Case Study: A 9 Month Investigation into European Structural Funds
This post by Cynthia O’Murchu (Financial Times) is an excerpt from the Data Journalism Handbook (chapter 3: Case Studies), freely available online under a Creative Commons Attribution-ShareAlike license.
EU Structural Funds Investigation (Bureau of Investigative Journalism)
In 2010, the Financial Times and the Bureau of Investigative Journalism (BIJ) joined forces to investigate European Structural Funds. The intention was to review who the beneficiaries of European Structural Funds are and check whether the money was put to good use. At €347bn over seven years Structural Funds is the second largest subsidy programme in the EU. The programme has existed for decades, but apart from broad, generalised overviews, there was little transparency about who the beneficiaries are. As part of a rule change in the current funding round, authorities are obliged to make public a list of beneficiaries, including project description and amount of EU and national funding received.
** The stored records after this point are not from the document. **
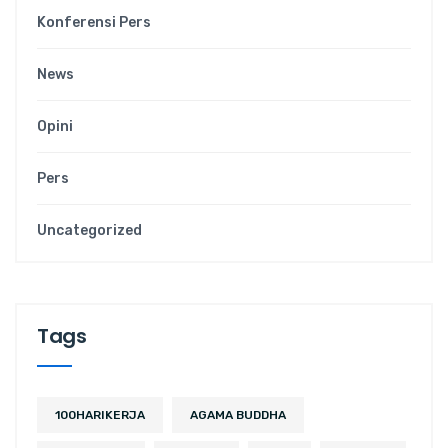
Konferensi Pers
News
Opini
Pers
Uncategorized
Tags
100HARIKERJA
AGAMA BUDDHA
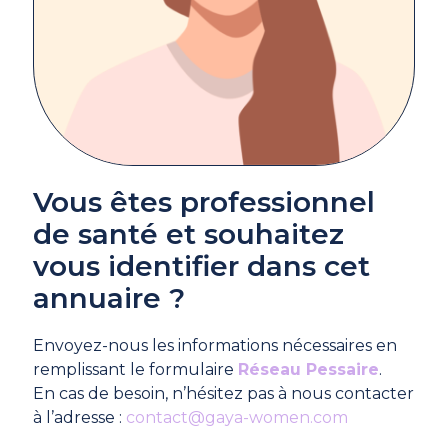
Vous êtes professionnel
de santé et souhaitez
vous identifier dans cet
annuaire ?
Envoyez-nous les informations nécessaires en
remplissant le formulaire
Réseau Pessaire
.
En cas de besoin, n’hésitez pas à nous contacter
à l’adresse :
contact@gaya-women.com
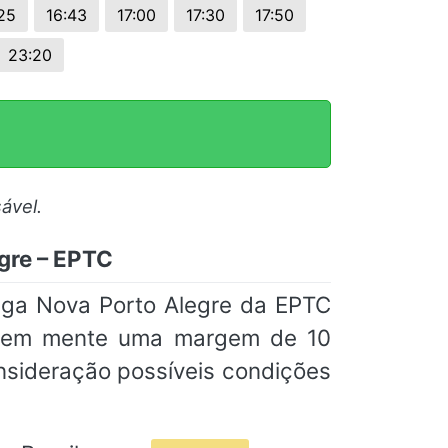
25
16:43
17:00
17:30
17:50
23:20
ável.
gre – EPTC
nga Nova Porto Alegre da EPTC
am em mente uma margem de 10
nsideração possíveis condições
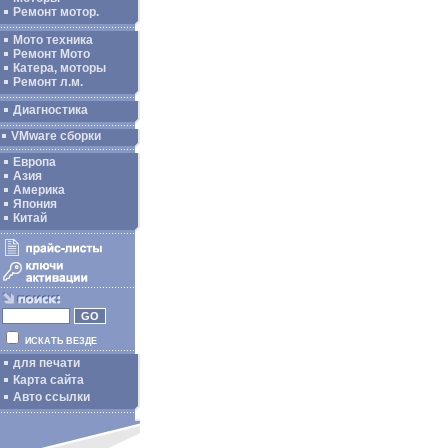
Ремонт мотор.
Мото техника
Ремонт Мото
Катера, моторы
Ремонт л.м.
Диагностика
VMware сборки
Европа
Азия
Америка
Япония
Китай
ИСКАТЬ ВЕЗДЕ
для печати
Карта сайта
Авто ссылки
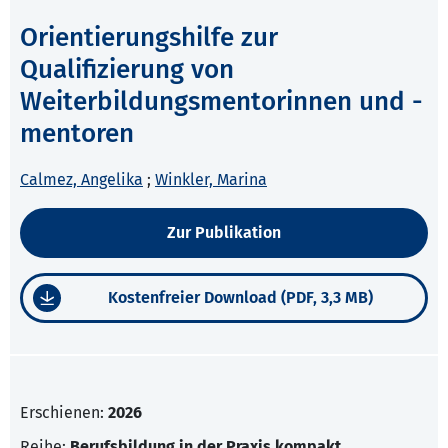
Orientierungshilfe zur
Qualifizierung von
Weiterbildungsmentorinnen und -
mentoren
Calmez, Angelika
;
Winkler, Marina
Zur Publikation
Kostenfreier Download (PDF, 3,3 MB)
Erschienen:
2026
Reihe:
Berufsbildung in der Praxis kompakt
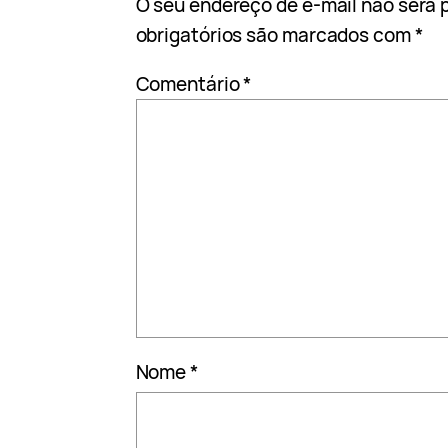
O seu endereço de e-mail não será 
obrigatórios são marcados com
*
Comentário
*
Nome
*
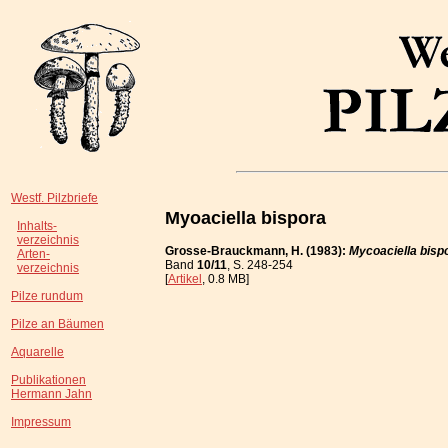
Westf. Pilzbriefe
Myoaciella bispora
Inhalts-
verzeichnis
Grosse-Brauckmann, H. (1983):
Mycoaciella bisp
Arten-
Band
10/11
, S. 248-254
verzeichnis
[
Artikel
, 0.8 MB]
Pilze rundum
Pilze an Bäumen
Aquarelle
Publikationen
Hermann Jahn
Impressum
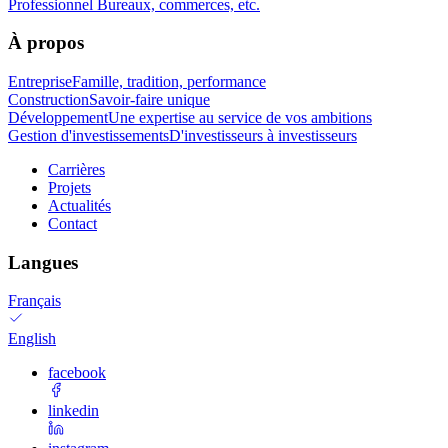
Professionnel
Bureaux, commerces, etc.
À propos
Entreprise
Famille, tradition, performance
Construction
Savoir-faire unique
Développement
Une expertise au service de vos ambitions
Gestion d'investissements
D'investisseurs à investisseurs
Carrières
Projets
Actualités
Contact
Langues
Français
English
facebook
linkedin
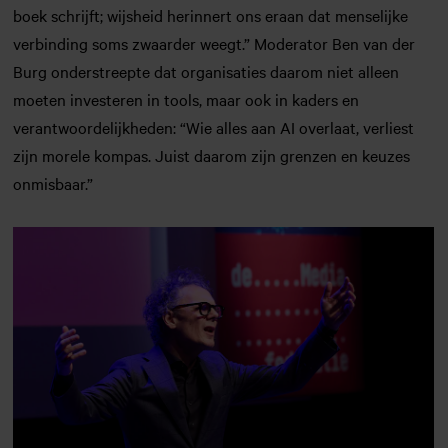
boek schrijft; wijsheid herinnert ons eraan dat menselijke
verbinding soms zwaarder weegt.” Moderator Ben van der
Burg onderstreepte dat organisaties daarom niet alleen
moeten investeren in tools, maar ook in kaders en
verantwoordelijkheden: “Wie alles aan AI overlaat, verliest
zijn morele kompas. Juist daarom zijn grenzen en keuzes
onmisbaar.”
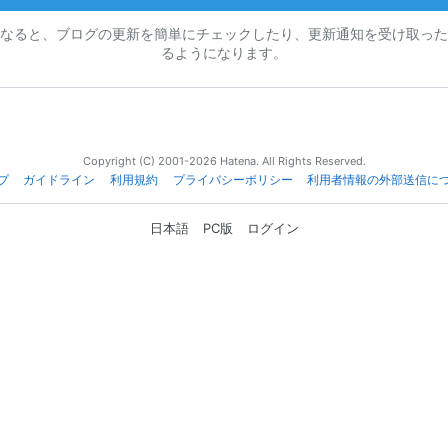
なると、ブログの更新を簡単にチェックしたり、更新通知を受け取った
るようになります。
Copyright (C) 2001-2026 Hatena. All Rights Reserved.
プ
ガイドライン
利用規約
プライバシーポリシー
利用者情報の外部送信に
日本語
PC版
ログイン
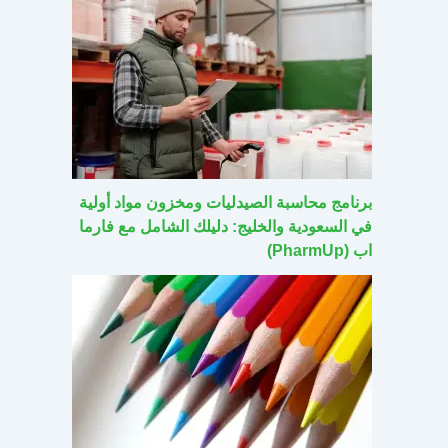
برنامج محاسبة الصيدليات ومخزون مواد أولية
في السعودية والخليج: دليلك الشامل مع فارما
اب (PharmUp)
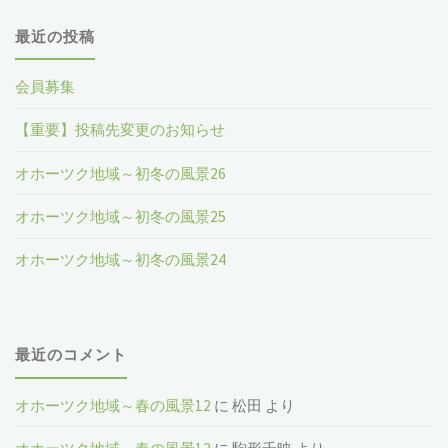
最近の投稿
会員募集
【重要】投稿先変更のお知らせ
オホーツク地域～初冬の風景26
オホーツク地域～初冬の風景25
オホーツク地域～初冬の風景24
最近のコメント
オホーツク地域～春の風景12
に
松田
より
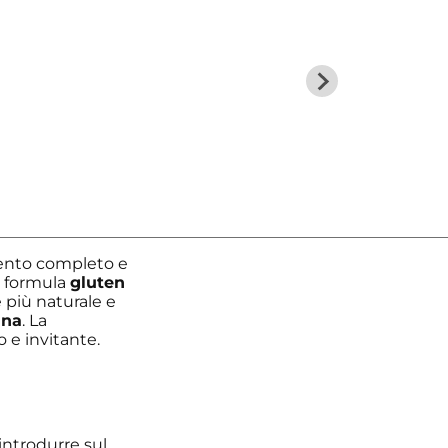
ento completo e
ua formula
gluten
 più naturale e
ana
. La
 e invitante.
introdurre sul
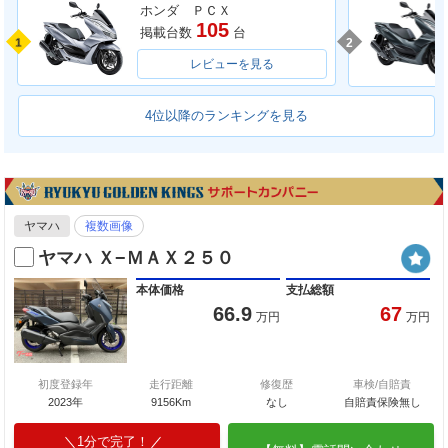
ホンダ ＰＣＸ
105
掲載台数
台
1
2
レビューを見る
4位以降のランキングを見る
ヤマハ
複数画像
ヤマハ Ｘ−ＭＡＸ２５０
本体価格
支払総額
66.9
67
万円
万円
初度登録年
走行距離
修復歴
車検/自賠責
2023年
9156Km
なし
自賠責保険無し
1分で完了！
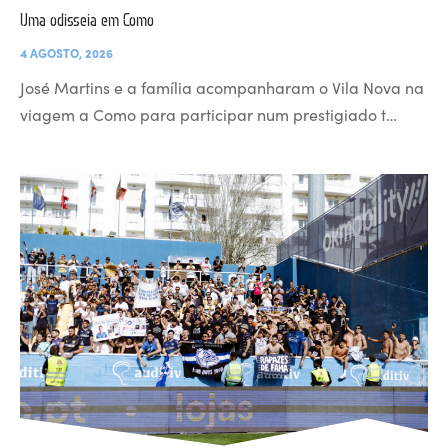
Uma odisseia em Como
4 AGOSTO, 2026
José Martins e a família acompanharam o Vila Nova na
viagem a Como para participar num prestigiado t…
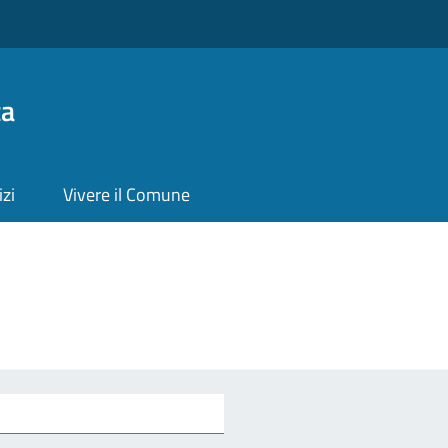
ta
izi
Vivere il Comune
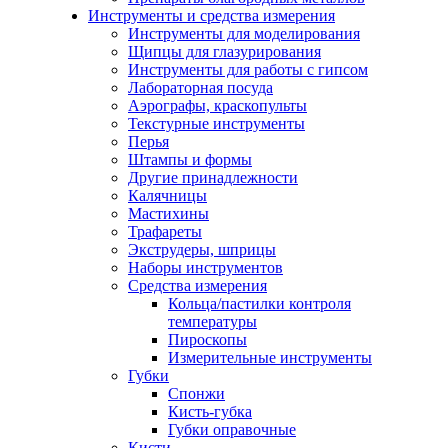
Инструменты и средства измерения
Инструменты для моделирования
Щипцы для глазурирования
Инструменты для работы с гипсом
Лабораторная посуда
Аэрографы, краскопульты
Текстурные инструменты
Перья
Штампы и формы
Другие принадлежности
Калячницы
Мастихины
Трафареты
Экструдеры, шприцы
Наборы инструментов
Средства измерения
Кольца/пастилки контроля
температуры
Пироскопы
Измерительные инструменты
Губки
Спонжи
Кисть-губка
Губки оправочные
Кисти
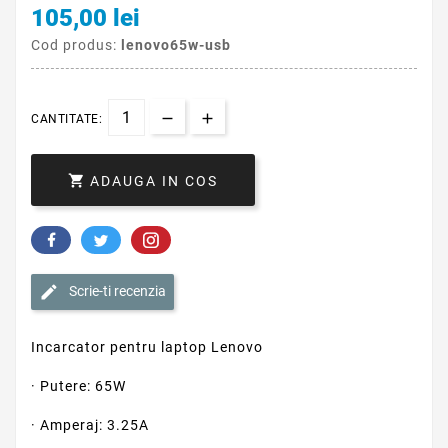
105,00 lei
Cod produs:
lenovo65w-usb
CANTITATE:

ADAUGA IN COS
Scrie-ti recenzia
Incarcator pentru laptop Lenovo
· Putere: 65W
· Amperaj: 3.25A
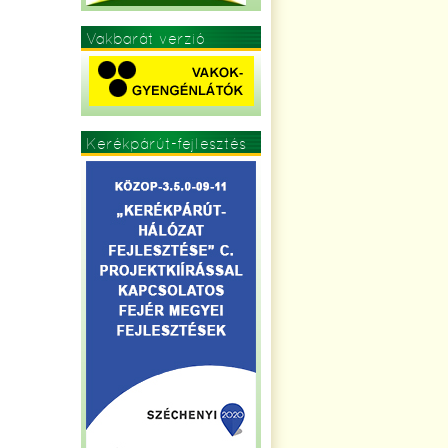
Vakbarát verzió
Kerékpárút-fejlesztés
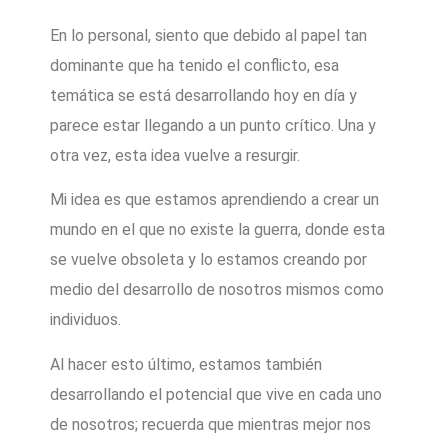
En lo personal, siento que debido al papel tan
dominante que ha tenido el conflicto, esa
temática se está desarrollando hoy en día y
parece estar llegando a un punto crítico. Una y
otra vez, esta idea vuelve a resurgir.
Mi idea es que estamos aprendiendo a crear un
mundo en el que no existe la guerra, donde esta
se vuelve obsoleta y lo estamos creando por
medio del desarrollo de nosotros mismos como
individuos.
Al hacer esto último, estamos también
desarrollando el potencial que vive en cada uno
de nosotros; recuerda que mientras mejor nos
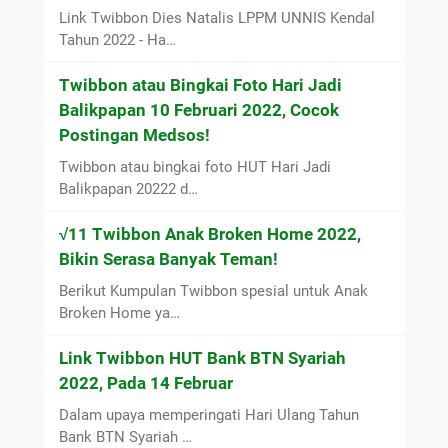
Link Twibbon Dies Natalis LPPM UNNIS Kendal
Tahun 2022 - Ha…
Twibbon atau Bingkai Foto Hari Jadi
Balikpapan 10 Februari 2022, Cocok
Postingan Medsos!
Twibbon atau bingkai foto HUT Hari Jadi
Balikpapan 20222 d…
√11 Twibbon Anak Broken Home 2022,
Bikin Serasa Banyak Teman!
Berikut Kumpulan Twibbon spesial untuk Anak
Broken Home ya…
Link Twibbon HUT Bank BTN Syariah
2022, Pada 14 Februar
Dalam upaya memperingati Hari Ulang Tahun
Bank BTN Syariah …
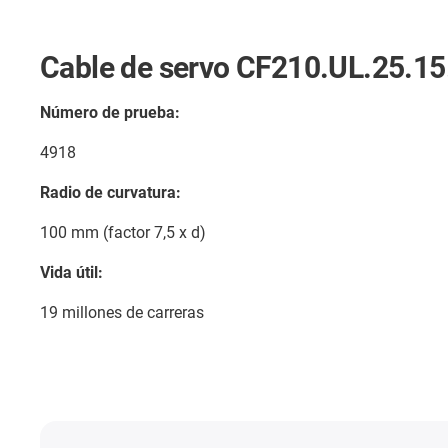
Cable de servo CF210.UL.25.15
Número de prueba:
4918
Radio de curvatura:
100 mm (factor 7,5 x d)
Vida útil:
19 millones de carreras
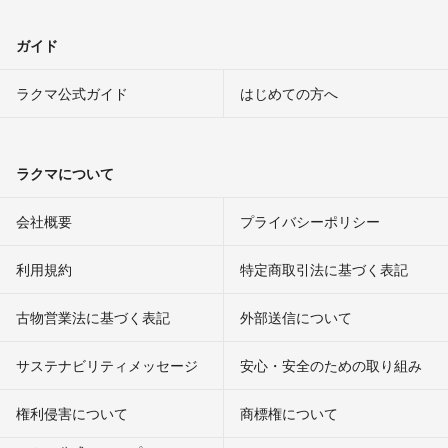
ガイド
ラクマ公式ガイド
はじめての方へ
ラクマについて
会社概要
プライバシーポリシー
利用規約
特定商取引法に基づく表記
古物営業法に基づく表記
外部送信について
サステナビリティメッセージ
安心・安全のための取り組み
権利侵害について
商標権について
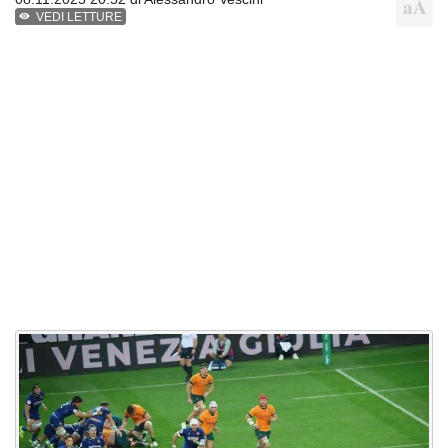
VEDI LETTURE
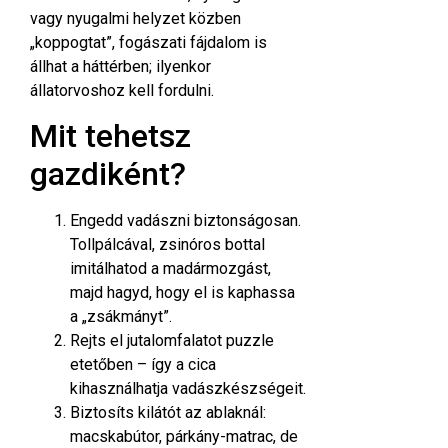
vagy nyugalmi helyzet közben
„koppogtat”, fogászati fájdalom is
állhat a háttérben; ilyenkor
állatorvoshoz kell fordulni.
Mit tehetsz
gazdiként?
Engedd vadászni biztonságosan.
Tollpálcával, zsinóros bottal
imitálhatod a madármozgást,
majd hagyd, hogy el is kaphassa
a „zsákmányt”.
Rejts el jutalomfalatot puzzle
etetőben – így a cica
kihasználhatja vadászkészségeit.
Biztosíts kilátót az ablaknál:
macskabútor, párkány-matrac, de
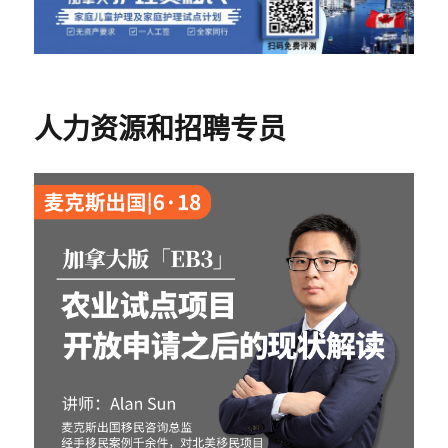
人力资源和招聘专员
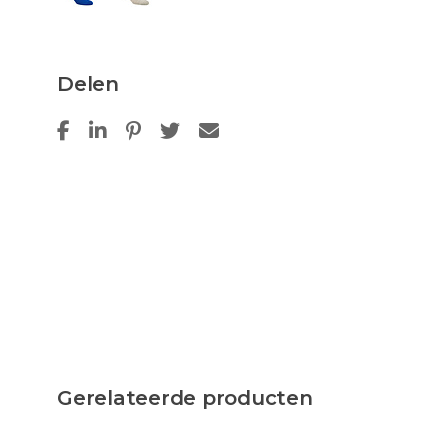
Delen
Gerelateerde producten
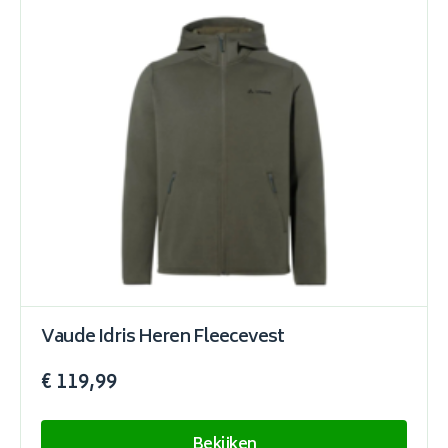
Vaude Idris Heren Fleecevest
€ 119,99
Bekijken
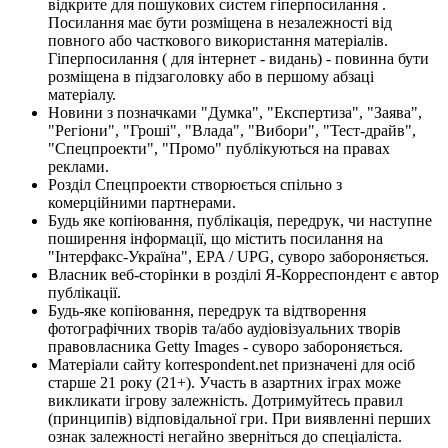
відкрите для пошукових систем гіперпосилання .
Посилання має бути розміщена в незалежності від
повного або часткового використання матеріалів.
Гіперпосилання ( для інтернет - видань) - повинна бути
розміщена в підзаголовку або в першому абзаці
матеріалу.
Новини з позначками "Думка", "Експертиза", "Заява",
"Регіони", "Гроші", "Влада", "Вибори", "Тест-драйв",
"Спецпроекти", "Промо" публікуються на правах
реклами.
Розділ Спецпроекти створюється спільно з
комерційними партнерами.
Будь яке копіювання, публікація, передрук, чи наступне
поширення інформації, що містить посилання на
"Інтерфакс-Україна", EPA / UPG, суворо забороняється.
Власник веб-сторінки в розділі Я-Корреспондент є автор
публікації.
Будь-яке копіювання, передрук та відтворення
фотографічних творів та/або аудіовізуальних творів
правовласника Getty Images - суворо забороняється.
Матеріали сайту korrespondent.net призначені для осіб
старше 21 року (21+). Участь в азартних іграх може
викликати ігрову залежність. Дотримуйтесь правил
(принципів) відповідальної гри. При виявленні перших
ознак залежності негайно зверніться до спеціаліста.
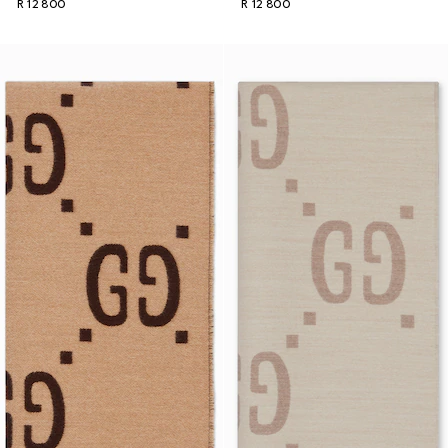
R 12 800
R 12 800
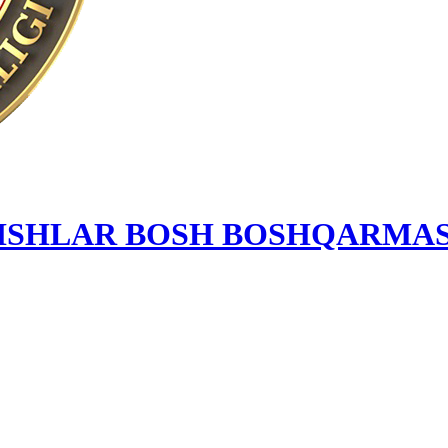
 ISHLAR BOSH BOSHQARMAS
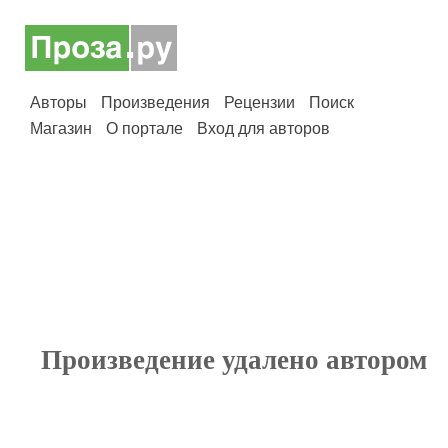
Авторы
Произведения
Рецензии
Поиск
Магазин
О портале
Вход для авторов
Произведение удалено автором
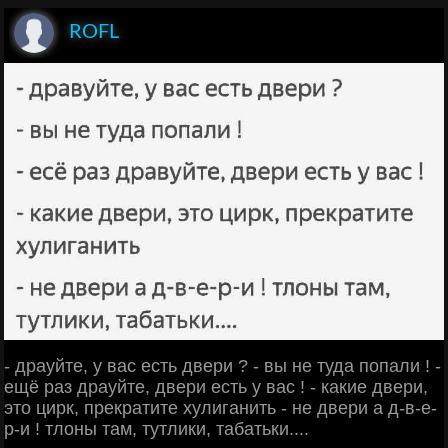
ROFL
- драуйте, у вас есть двери ? - вы не туда попали ! -
ещё раз драуйте, двери есть у вас ! - какие двери,
это цирк, прекратите хулиганить - не двери а д-в-е-
р-и ! тлоны там, тутлики, табатьки....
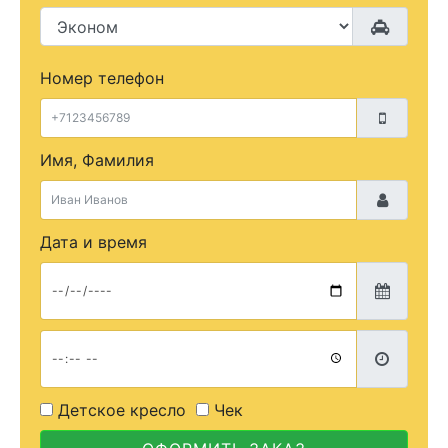
Номер телефон
Имя, Фамилия
Дата и время
Детское кресло
Чек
The project team was made up of up to 12 journalists and one full-time coder collaborating for nine months. Data gathering alone took several months.
The project resulted in five days of coverage in the Financial Times and the BIJ, a BBC radio documentary, and several TV documentaries.
Before you tackle a project of this level of effort, you have to be certain that the findings are original, and that you will end up with good stories nobody else has.
The process was broken up into a number of distinct steps:
1. Identify who keeps the data and how it is kept
The European Commission’s Directorate General for the Regions have a portal to the websites of regional authorities that publish the data. We believed that the Commission would have an overarching database of project data that we could either access directly, or which we could obtain through a Freedom of Information request. No such database exists to the level of detail we required. We quickly realised that many of the links the Commission provided were faulty and that most of the authorities published the data in PDF format, rather than analysis-friendly formats such as CSV or XML.
A team of up to 12 people worked on identifying the latest data and collating the links into one large spreadsheet we used for collaboration. Since the data fields were not uniform (for example headers were in different languages, some data sets used different currencies, some included breakdowns of EU and National Funding) we needed to be as precise as possible in translating and describing the data fields available in each data set.
2. Download and prepare the data
The next step consisted of downloading all the spreadsheets, PDFs and, in some cases, web scraping the original data.
Each data set had to then be standardized. Our biggest task was extracting data out of PDFs, some hundreds of pages long. Much of this was done using UnPDF and ABBYY FineReader, which allow data to be extracted to formats such as CSV or Excel.
It also involved checking and double checking that the PDF extraction tools had captured the data correctly. This was done using filtering, sorting and summing up totals (to ensure it corresponded with what was printed on the PDFs).
3. Create a database
The team’s coder set up a SQL database. Each of the files prepared were then used as a building block for the overall SQL database. A once a day process would upload all the individual data files into one large SQL database, which could be queried on the fly through its front end by using queries.
4. Double-checking and analysis
The team analyzed the data in two main ways:
- Via the database front end
This entailed typing particular keywords of interest (e.g. "tobacco", "hotel", "company A" in to the search engine. With help of Google Translate, which was plugged into the search functionality of our database, those keywords would be translated into 21 languages and would return appropriate results. These could be downloaded and reporters could do further research on the individual projects of interest.
- By macro-analysis using the whole database
Occasionally, we would download a full data set, which could then be analyzed for example using keywords, or aggregating data by country, region, type of expenditure, number of projects by beneficiary etc.
Our story lines were informed by both these analyzes, but also through on the ground and desk research.
Double-checking the integrity of the data (by aggregating and checking against what authorities said had been allocated) took a substantial amount of time. One of the main problems was that authorities would for the most part only divulge the amount of "EU and national funding". Under EU rules, each program is allowed to fund a certain percentage of the total cost using EU funding. The level of EU funding is determined, at program level, by the so-called co-financing rate. Each program (e.g. regional competitiveness) is made up of numerous projects. At the project levels, technically one project could receive 100 per cent EU funding, and another none at all, as long as grouped together, the amount of EU funding at the program level is not more than the approved co-financing rate.
This meant that we needed to check each EU amount of funding we cited in our stories with the beneficiary company in question.